## Task statement
Can you reproduce all of the material below, substituting "Going from right to left" for each occurrence of "Reading right to left" and leaving everything else unchanged?

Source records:

--

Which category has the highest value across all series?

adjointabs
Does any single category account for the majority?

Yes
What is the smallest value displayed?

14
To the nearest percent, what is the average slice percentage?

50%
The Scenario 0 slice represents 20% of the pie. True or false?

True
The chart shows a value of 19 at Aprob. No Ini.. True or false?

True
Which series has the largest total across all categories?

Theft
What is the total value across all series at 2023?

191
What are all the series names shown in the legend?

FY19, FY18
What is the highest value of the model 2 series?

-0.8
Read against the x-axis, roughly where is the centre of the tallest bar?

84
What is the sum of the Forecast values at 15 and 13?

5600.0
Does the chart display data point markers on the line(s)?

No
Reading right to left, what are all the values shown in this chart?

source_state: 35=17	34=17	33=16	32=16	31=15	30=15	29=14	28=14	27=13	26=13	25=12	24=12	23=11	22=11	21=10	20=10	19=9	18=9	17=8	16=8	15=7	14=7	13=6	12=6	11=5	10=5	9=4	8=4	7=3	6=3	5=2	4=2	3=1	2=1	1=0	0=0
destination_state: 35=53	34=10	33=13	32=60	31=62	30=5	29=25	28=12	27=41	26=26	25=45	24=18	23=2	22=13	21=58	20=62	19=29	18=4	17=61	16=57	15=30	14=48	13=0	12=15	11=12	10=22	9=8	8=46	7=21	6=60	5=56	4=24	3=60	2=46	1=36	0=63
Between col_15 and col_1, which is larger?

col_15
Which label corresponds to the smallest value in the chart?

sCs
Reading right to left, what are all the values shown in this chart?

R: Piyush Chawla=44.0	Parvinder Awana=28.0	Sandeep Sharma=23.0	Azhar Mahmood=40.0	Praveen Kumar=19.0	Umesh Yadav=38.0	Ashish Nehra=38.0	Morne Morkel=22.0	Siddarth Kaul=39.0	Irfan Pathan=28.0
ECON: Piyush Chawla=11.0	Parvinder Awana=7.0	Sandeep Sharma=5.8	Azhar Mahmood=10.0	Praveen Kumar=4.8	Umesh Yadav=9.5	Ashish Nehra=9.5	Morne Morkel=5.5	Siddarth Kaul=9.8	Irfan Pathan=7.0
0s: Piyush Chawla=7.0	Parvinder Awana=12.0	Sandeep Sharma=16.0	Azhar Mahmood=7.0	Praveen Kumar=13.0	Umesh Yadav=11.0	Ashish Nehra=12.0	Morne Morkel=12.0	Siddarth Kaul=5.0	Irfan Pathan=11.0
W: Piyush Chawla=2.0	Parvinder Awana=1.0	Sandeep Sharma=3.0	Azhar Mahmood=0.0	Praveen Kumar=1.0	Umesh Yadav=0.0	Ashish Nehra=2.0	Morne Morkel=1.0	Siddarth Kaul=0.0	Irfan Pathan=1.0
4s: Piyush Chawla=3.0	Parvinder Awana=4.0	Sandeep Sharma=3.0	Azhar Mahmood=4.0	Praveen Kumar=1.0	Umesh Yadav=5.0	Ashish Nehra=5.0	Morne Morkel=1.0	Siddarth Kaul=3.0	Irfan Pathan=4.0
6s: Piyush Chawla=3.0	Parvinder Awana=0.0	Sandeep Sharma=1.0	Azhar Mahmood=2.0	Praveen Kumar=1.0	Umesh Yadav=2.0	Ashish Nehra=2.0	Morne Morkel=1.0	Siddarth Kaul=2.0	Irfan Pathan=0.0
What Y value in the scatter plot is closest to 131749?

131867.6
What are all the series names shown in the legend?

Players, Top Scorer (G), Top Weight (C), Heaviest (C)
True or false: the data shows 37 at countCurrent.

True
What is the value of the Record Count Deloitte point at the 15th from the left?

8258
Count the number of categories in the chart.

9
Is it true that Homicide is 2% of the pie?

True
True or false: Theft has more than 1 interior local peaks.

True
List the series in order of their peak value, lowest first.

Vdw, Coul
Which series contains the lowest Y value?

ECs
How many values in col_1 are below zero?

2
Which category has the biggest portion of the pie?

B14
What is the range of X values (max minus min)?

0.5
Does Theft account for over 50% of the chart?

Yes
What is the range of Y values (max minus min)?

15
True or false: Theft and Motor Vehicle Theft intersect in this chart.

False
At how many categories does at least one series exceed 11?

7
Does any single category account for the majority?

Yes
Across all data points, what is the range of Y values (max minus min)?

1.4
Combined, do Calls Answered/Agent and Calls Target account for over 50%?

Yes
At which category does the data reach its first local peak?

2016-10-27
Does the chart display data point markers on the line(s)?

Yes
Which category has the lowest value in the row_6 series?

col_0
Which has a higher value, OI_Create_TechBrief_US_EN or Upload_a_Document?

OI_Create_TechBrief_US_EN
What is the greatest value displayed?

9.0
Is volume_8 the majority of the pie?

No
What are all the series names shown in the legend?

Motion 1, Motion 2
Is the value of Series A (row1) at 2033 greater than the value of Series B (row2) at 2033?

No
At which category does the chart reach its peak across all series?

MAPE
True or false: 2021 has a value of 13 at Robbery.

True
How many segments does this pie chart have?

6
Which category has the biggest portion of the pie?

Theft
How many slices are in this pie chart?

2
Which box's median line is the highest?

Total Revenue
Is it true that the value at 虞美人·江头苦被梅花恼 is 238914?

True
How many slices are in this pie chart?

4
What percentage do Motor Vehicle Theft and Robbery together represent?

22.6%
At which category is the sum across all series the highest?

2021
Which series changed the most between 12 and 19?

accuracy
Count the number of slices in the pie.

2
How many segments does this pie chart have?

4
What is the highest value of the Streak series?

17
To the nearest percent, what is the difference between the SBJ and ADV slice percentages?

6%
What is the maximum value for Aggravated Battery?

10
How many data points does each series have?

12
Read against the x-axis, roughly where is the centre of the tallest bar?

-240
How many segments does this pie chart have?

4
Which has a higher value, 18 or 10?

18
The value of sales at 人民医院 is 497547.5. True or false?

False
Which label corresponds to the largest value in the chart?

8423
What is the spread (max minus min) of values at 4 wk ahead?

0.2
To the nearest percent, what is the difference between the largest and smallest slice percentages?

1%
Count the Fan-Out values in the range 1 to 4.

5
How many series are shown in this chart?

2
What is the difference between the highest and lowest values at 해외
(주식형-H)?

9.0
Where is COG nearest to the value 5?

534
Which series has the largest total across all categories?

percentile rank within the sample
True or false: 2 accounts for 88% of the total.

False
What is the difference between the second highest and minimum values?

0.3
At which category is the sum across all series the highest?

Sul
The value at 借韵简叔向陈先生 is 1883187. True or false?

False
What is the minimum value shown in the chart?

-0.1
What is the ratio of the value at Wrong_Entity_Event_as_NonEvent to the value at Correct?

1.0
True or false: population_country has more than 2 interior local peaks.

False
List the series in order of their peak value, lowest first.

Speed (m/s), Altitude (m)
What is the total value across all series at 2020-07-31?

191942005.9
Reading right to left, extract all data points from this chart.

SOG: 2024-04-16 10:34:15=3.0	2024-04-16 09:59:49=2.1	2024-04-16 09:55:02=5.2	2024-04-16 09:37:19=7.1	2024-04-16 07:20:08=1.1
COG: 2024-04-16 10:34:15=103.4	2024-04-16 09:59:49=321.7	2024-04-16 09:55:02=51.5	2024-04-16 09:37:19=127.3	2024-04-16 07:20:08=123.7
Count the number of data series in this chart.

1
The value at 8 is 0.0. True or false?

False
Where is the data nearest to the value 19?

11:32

--

## Result of the task
Which category has the highest value across all series?

adjointabs
Does any single category account for the majority?

Yes
What is the smallest value displayed?

14
To the nearest percent, what is the average slice percentage?

50%
The Scenario 0 slice represents 20% of the pie. True or false?

True
The chart shows a value of 19 at Aprob. No Ini.. True or false?

True
Which series has the largest total across all categories?

Theft
What is the total value across all series at 2023?

191
What are all the series names shown in the legend?

FY19, FY18
What is the highest value of the model 2 series?

-0.8
Read against the x-axis, roughly where is the centre of the tallest bar?

84
What is the sum of the Forecast values at 15 and 13?

5600.0
Does the chart display data point markers on the line(s)?

No
Going from right to left, what are all the values shown in this chart?

source_state: 35=17	34=17	33=16	32=16	31=15	30=15	29=14	28=14	27=13	26=13	25=12	24=12	23=11	22=11	21=10	20=10	19=9	18=9	17=8	16=8	15=7	14=7	13=6	12=6	11=5	10=5	9=4	8=4	7=3	6=3	5=2	4=2	3=1	2=1	1=0	0=0
destination_state: 35=53	34=10	33=13	32=60	31=62	30=5	29=25	28=12	27=41	26=26	25=45	24=18	23=2	22=13	21=58	20=62	19=29	18=4	17=61	16=57	15=30	14=48	13=0	12=15	11=12	10=22	9=8	8=46	7=21	6=60	5=56	4=24	3=60	2=46	1=36	0=63
Between col_15 and col_1, which is larger?

col_15
Which label corresponds to the smallest value in the chart?

sCs
Going from right to left, what are all the values shown in this chart?

R: Piyush Chawla=44.0	Parvinder Awana=28.0	Sandeep Sharma=23.0	Azhar Mahmood=40.0	Praveen Kumar=19.0	Umesh Yadav=38.0	Ashish Nehra=38.0	Morne Morkel=22.0	Siddarth Kaul=39.0	Irfan Pathan=28.0
ECON: Piyush Chawla=11.0	Parvinder Awana=7.0	Sandeep Sharma=5.8	Azhar Mahmood=10.0	Praveen Kumar=4.8	Umesh Yadav=9.5	Ashish Nehra=9.5	Morne Morkel=5.5	Siddarth Kaul=9.8	Irfan Pathan=7.0
0s: Piyush Chawla=7.0	Parvinder Awana=12.0	Sandeep Sharma=16.0	Azhar Mahmood=7.0	Praveen Kumar=13.0	Umesh Yadav=11.0	Ashish Nehra=12.0	Morne Morkel=12.0	Siddarth Kaul=5.0	Irfan Pathan=11.0
W: Piyush Chawla=2.0	Parvinder Awana=1.0	Sandeep Sharma=3.0	Azhar Mahmood=0.0	Praveen Kumar=1.0	Umesh Yadav=0.0	Ashish Nehra=2.0	Morne Morkel=1.0	Siddarth Kaul=0.0	Irfan Pathan=1.0
4s: Piyush Chawla=3.0	Parvinder Awana=4.0	Sandeep Sharma=3.0	Azhar Mahmood=4.0	Praveen Kumar=1.0	Umesh Yadav=5.0	Ashish Nehra=5.0	Morne Morkel=1.0	Siddarth Kaul=3.0	Irfan Pathan=4.0
6s: Piyush Chawla=3.0	Parvinder Awana=0.0	Sandeep Sharma=1.0	Azhar Mahmood=2.0	Praveen Kumar=1.0	Umesh Yadav=2.0	Ashish Nehra=2.0	Morne Morkel=1.0	Siddarth Kaul=2.0	Irfan Pathan=0.0
What Y value in the scatter plot is closest to 131749?

131867.6
What are all the series names shown in the legend?

Players, Top Scorer (G), Top Weight (C), Heaviest (C)
True or false: the data shows 37 at countCurrent.

True
What is the value of the Record Count Deloitte point at the 15th from the left?

8258
Count the number of categories in the chart.

9
Is it true that Homicide is 2% of the pie?

True
True or false: Theft has more than 1 interior local peaks.

True
List the series in order of their peak value, lowest first.

Vdw, Coul
Which series contains the lowest Y value?

ECs
How many values in col_1 are below zero?

2
Which category has the biggest portion of the pie?

B14
What is the range of X values (max minus min)?

0.5
Does Theft account for over 50% of the chart?

Yes
What is the range of Y values (max minus min)?

15
True or false: Theft and Motor Vehicle Theft intersect in this chart.

False
At how many categories does at least one series exceed 11?

7
Does any single category account for the majority?

Yes
Across all data points, what is the range of Y values (max minus min)?

1.4
Combined, do Calls Answered/Agent and Calls Target account for over 50%?

Yes
At which category does the data reach its first local peak?

2016-10-27
Does the chart display data point markers on the line(s)?

Yes
Which category has the lowest value in the row_6 series?

col_0
Which has a higher value, OI_Create_TechBrief_US_EN or Upload_a_Document?

OI_Create_TechBrief_US_EN
What is the greatest value displayed?

9.0
Is volume_8 the majority of the pie?

No
What are all the series names shown in the legend?

Motion 1, Motion 2
Is the value of Series A (row1) at 2033 greater than the value of Series B (row2) at 2033?

No
At which category does the chart reach its peak across all series?

MAPE
True or false: 2021 has a value of 13 at Robbery.

True
How many segments does this pie chart have?

6
Which category has the biggest portion of the pie?

Theft
How many slices are in this pie chart?

2
Which box's median line is the highest?

Total Revenue
Is it true that the value at 虞美人·江头苦被梅花恼 is 238914?

True
How many slices are in this pie chart?

4
What percentage do Motor Vehicle Theft and Robbery together represent?

22.6%
At which category is the sum across all series the highest?

2021
Which series changed the most between 12 and 19?

accuracy
Count the number of slices in the pie.

2
How many segments does this pie chart have?

4
What is the highest value of the Streak series?

17
To the nearest percent, what is the difference between the SBJ and ADV slice percentages?

6%
What is the maximum value for Aggravated Battery?

10
How many data points does each series have?

12
Read against the x-axis, roughly where is the centre of the tallest bar?

-240
How many segments does this pie chart have?

4
Which has a higher value, 18 or 10?

18
The value of sales at 人民医院 is 497547.5. True or false?

False
Which label corresponds to the largest value in the chart?

8423
What is the spread (max minus min) of values at 4 wk ahead?

0.2
To the nearest percent, what is the difference between the largest and smallest slice percentages?

1%
Count the Fan-Out values in the range 1 to 4.

5
How many series are shown in this chart?

2
What is the difference between the highest and lowest values at 해외
(주식형-H)?

9.0
Where is COG nearest to the value 5?

534
Which series has the largest total across all categories?

percentile rank within the sample
True or false: 2 accounts for 88% of the total.

False
What is the difference between the second highest and minimum values?

0.3
At which category is the sum across all series the highest?

Sul
The value at 借韵简叔向陈先生 is 1883187. True or false?

False
What is the minimum value shown in the chart?

-0.1
What is the ratio of the value at Wrong_Entity_Event_as_NonEvent to the value at Correct?

1.0
True or false: population_country has more than 2 interior local peaks.

False
List the series in order of their peak value, lowest first.

Speed (m/s), Altitude (m)
What is the total value across all series at 2020-07-31?

191942005.9
Going from right to left, extract all data points from this chart.

SOG: 2024-04-16 10:34:15=3.0	2024-04-16 09:59:49=2.1	2024-04-16 09:55:02=5.2	2024-04-16 09:37:19=7.1	2024-04-16 07:20:08=1.1
COG: 2024-04-16 10:34:15=103.4	2024-04-16 09:59:49=321.7	2024-04-16 09:55:02=51.5	2024-04-16 09:37:19=127.3	2024-04-16 07:20:08=123.7
Count the number of data series in this chart.

1
The value at 8 is 0.0. True or false?

False
Where is the data nearest to the value 19?

11:32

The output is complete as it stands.